▸ WORK ITEM: The lines to copy are those in the listing below that contain the word "none".
+++
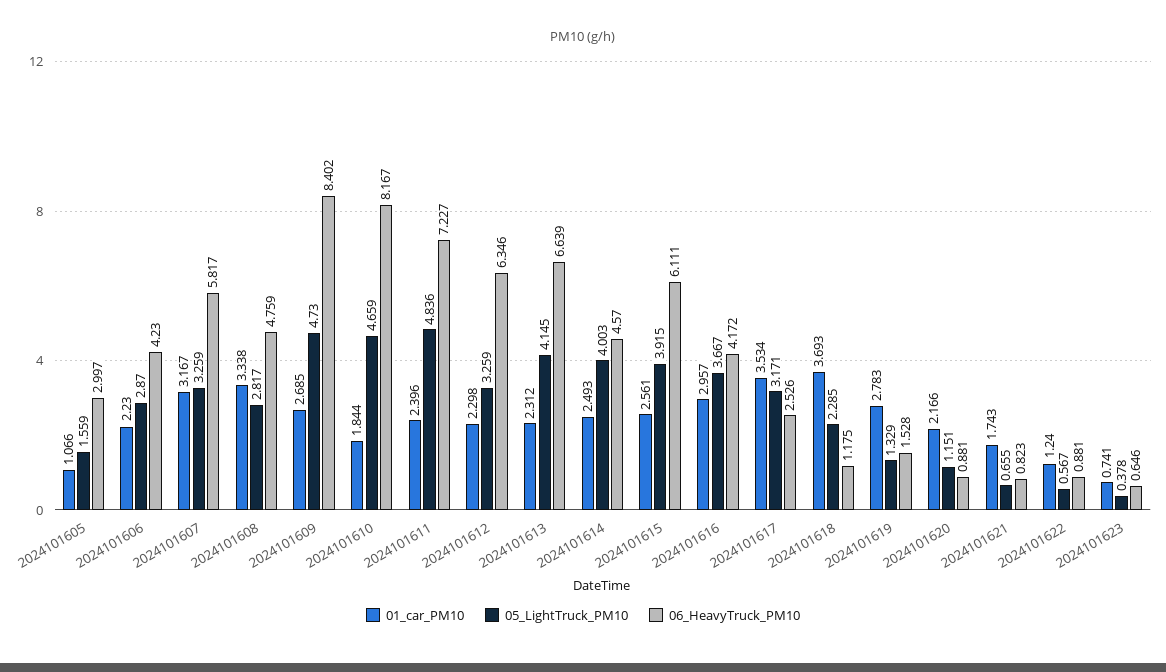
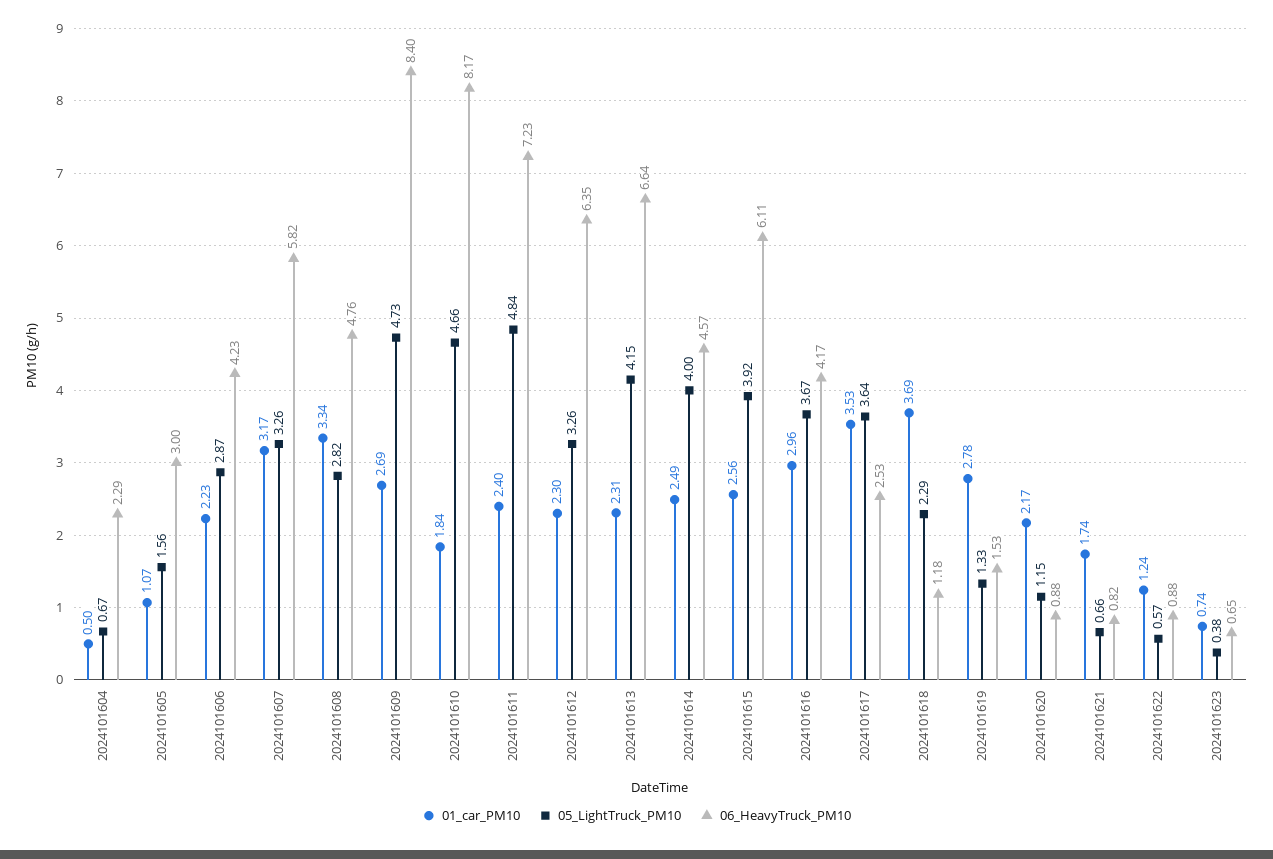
05_LightTruck_PM10, 2024101617: 3.171 -> 3.64
01_car_PM10, 2024101604: none -> 0.5
05_LightTruck_PM10, 2024101604: none -> 0.67
06_HeavyTruck_PM10, 2024101604: none -> 2.29

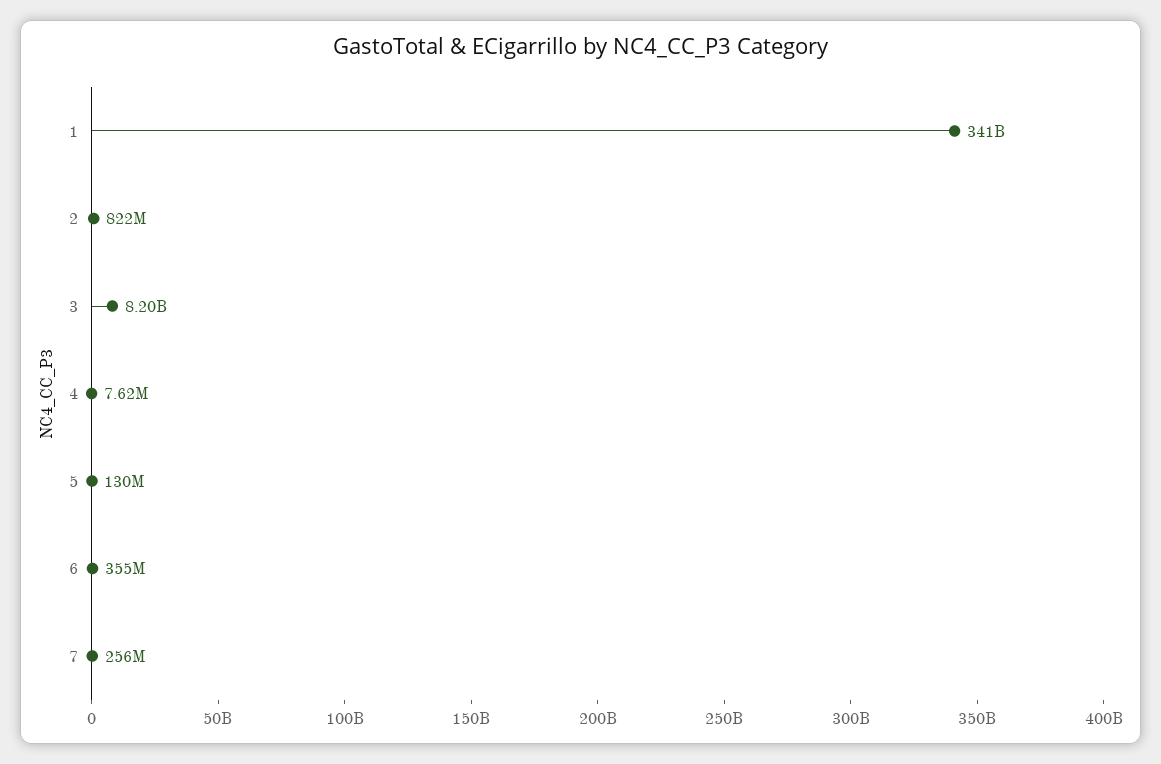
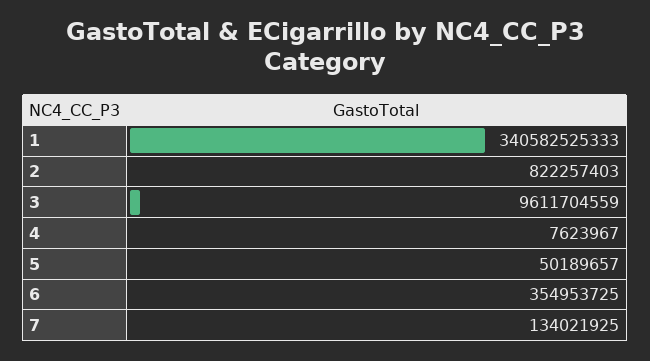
3: 8200000000 -> 9611704559
5: 130000000 -> 50189657
7: 256000000 -> 134021925

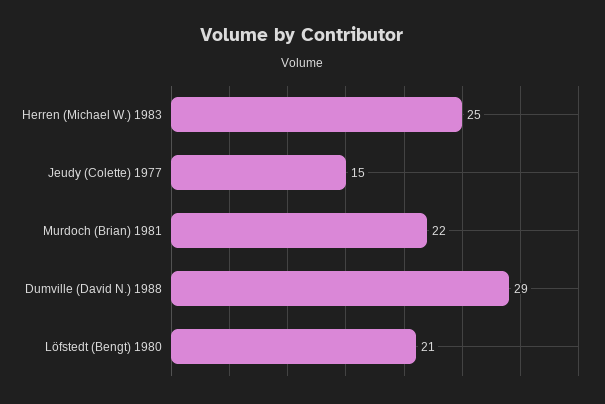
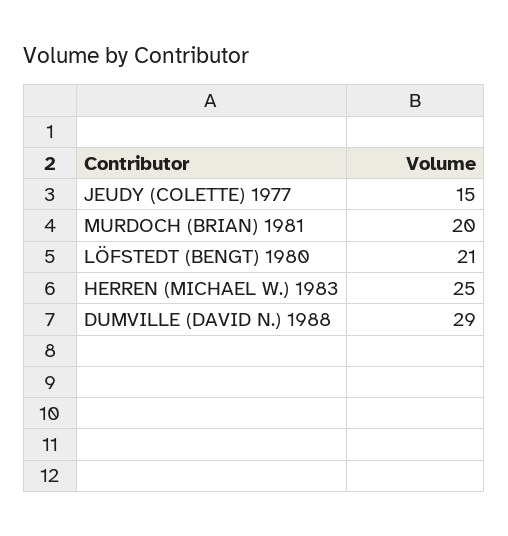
Murdoch (Brian) 1981: 22 -> 20

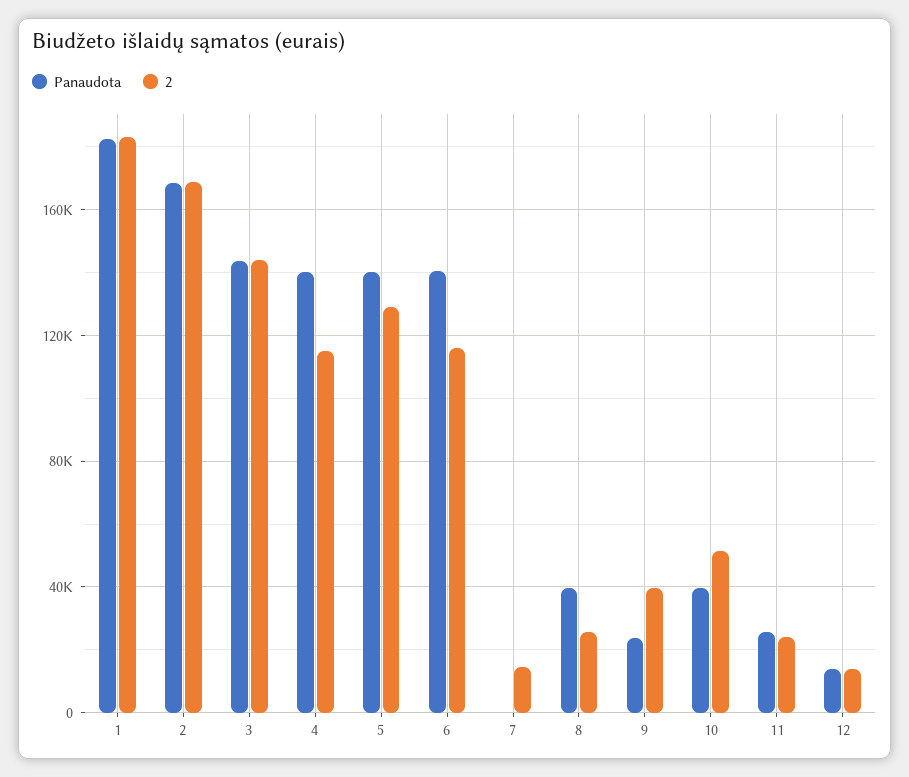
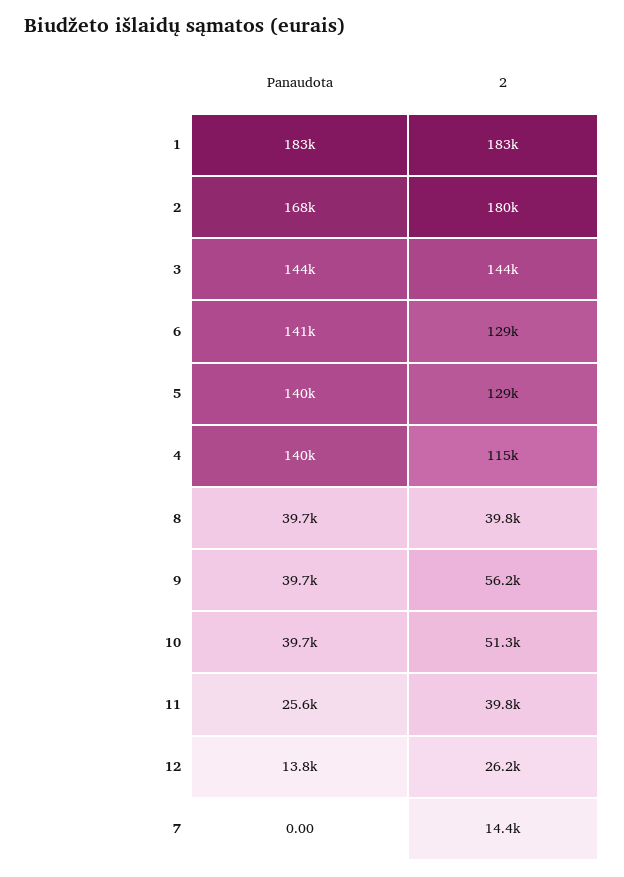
2, 2: 170000 -> 180000
2, 6: 115000 -> 129000
2, 8: 25000 -> 39800
Panaudota, 9: 25000 -> 39700
2, 9: 40000 -> 56200
2, 11: 25000 -> 39800
2, 12: 15000 -> 26200

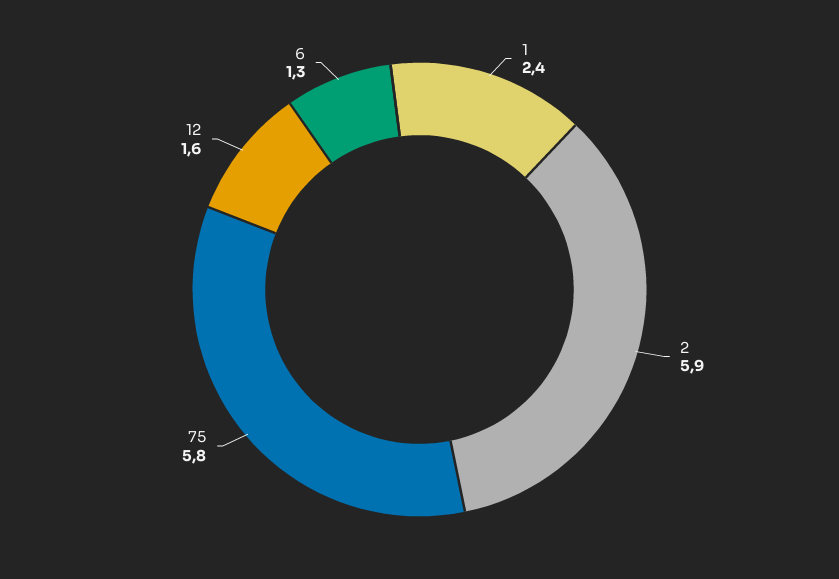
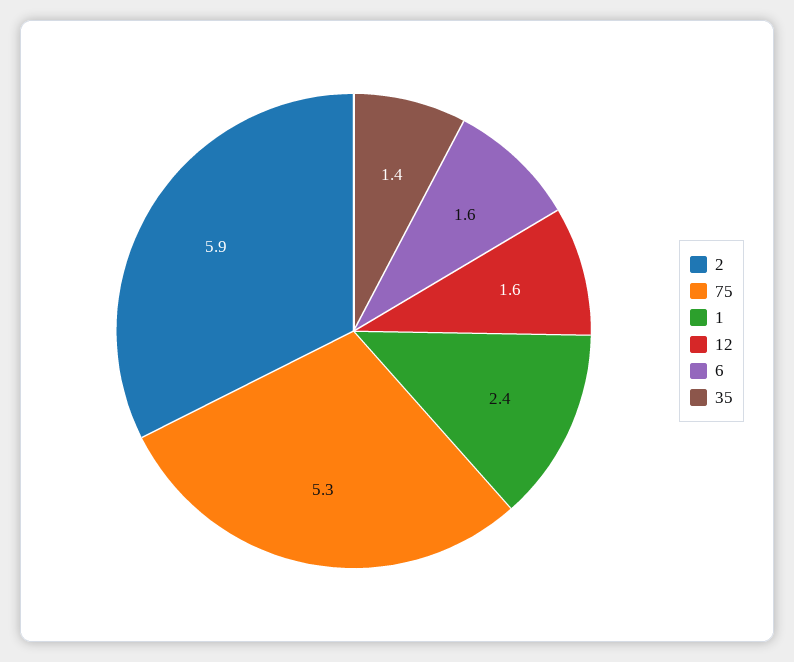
75: 5.8 -> 5.3
6: 1.3 -> 1.6
35: none -> 1.4

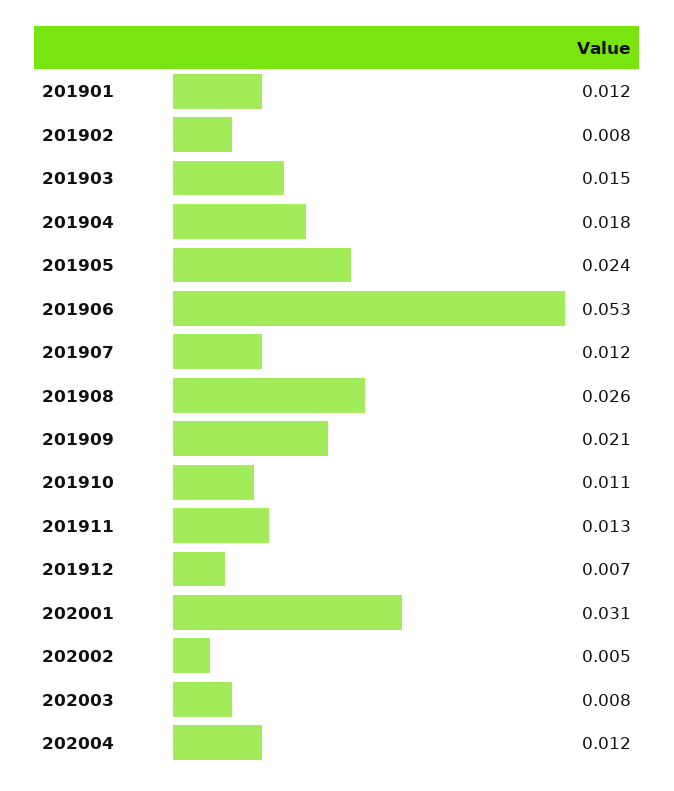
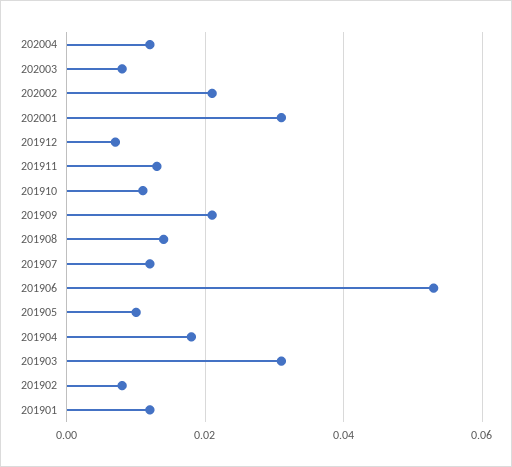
201903: 0.015 -> 0.03
201905: 0.024 -> 0.01
201908: 0.026 -> 0.015
202002: 0.005 -> 0.02

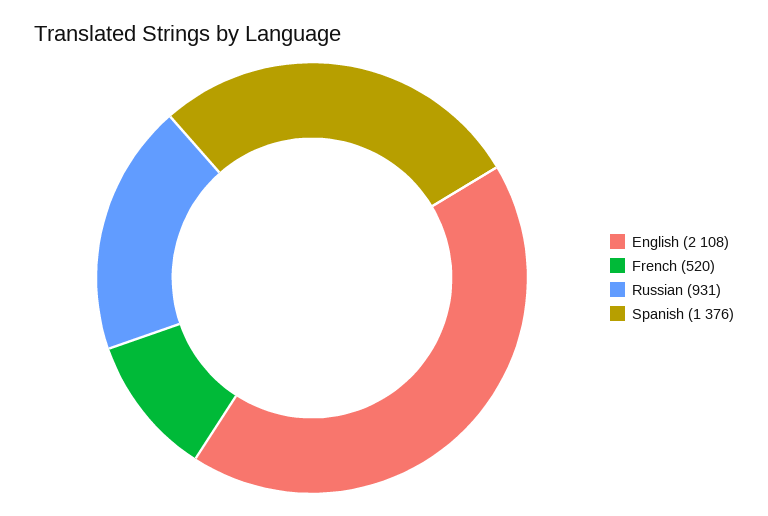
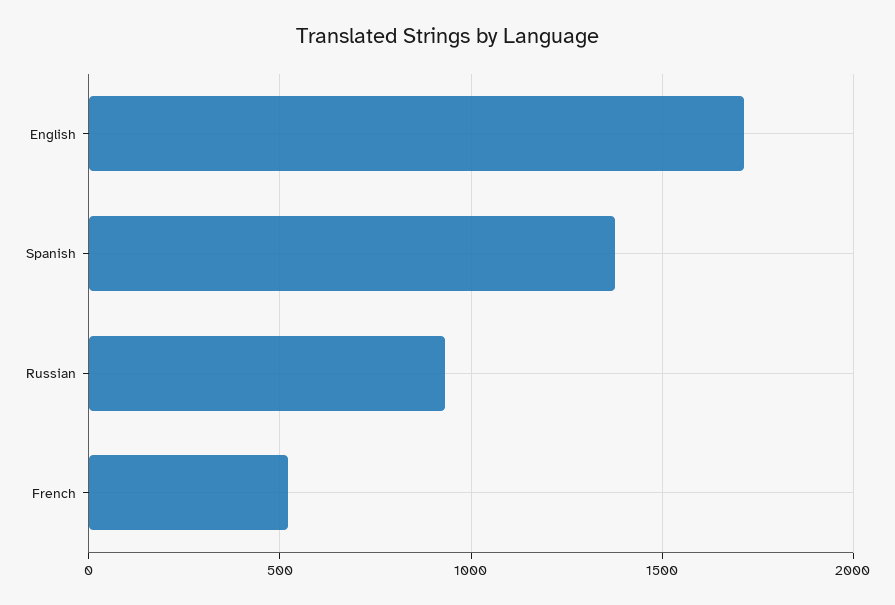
English: 2108 -> 1700

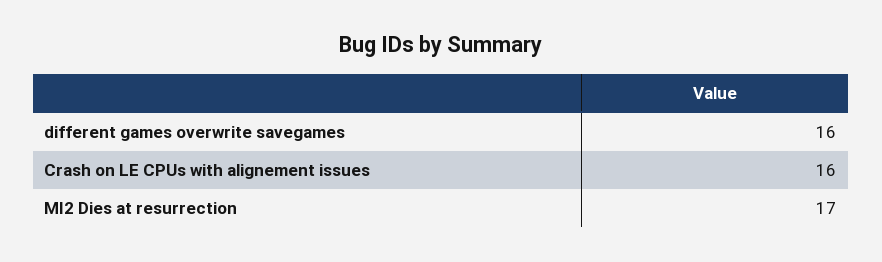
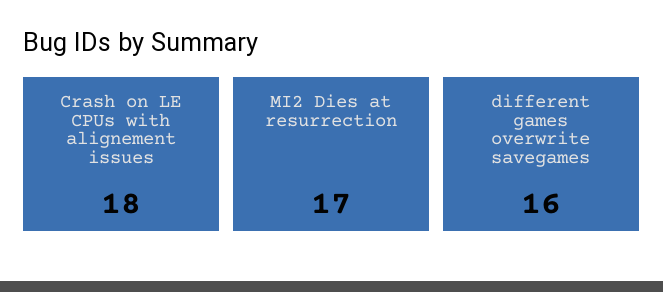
Crash on LE CPUs with alignement issues: 16 -> 18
+++
▸ TASK ANSWER:
01_car_PM10, 2024101604: none -> 0.5
05_LightTruck_PM10, 2024101604: none -> 0.67
06_HeavyTruck_PM10, 2024101604: none -> 2.29
35: none -> 1.4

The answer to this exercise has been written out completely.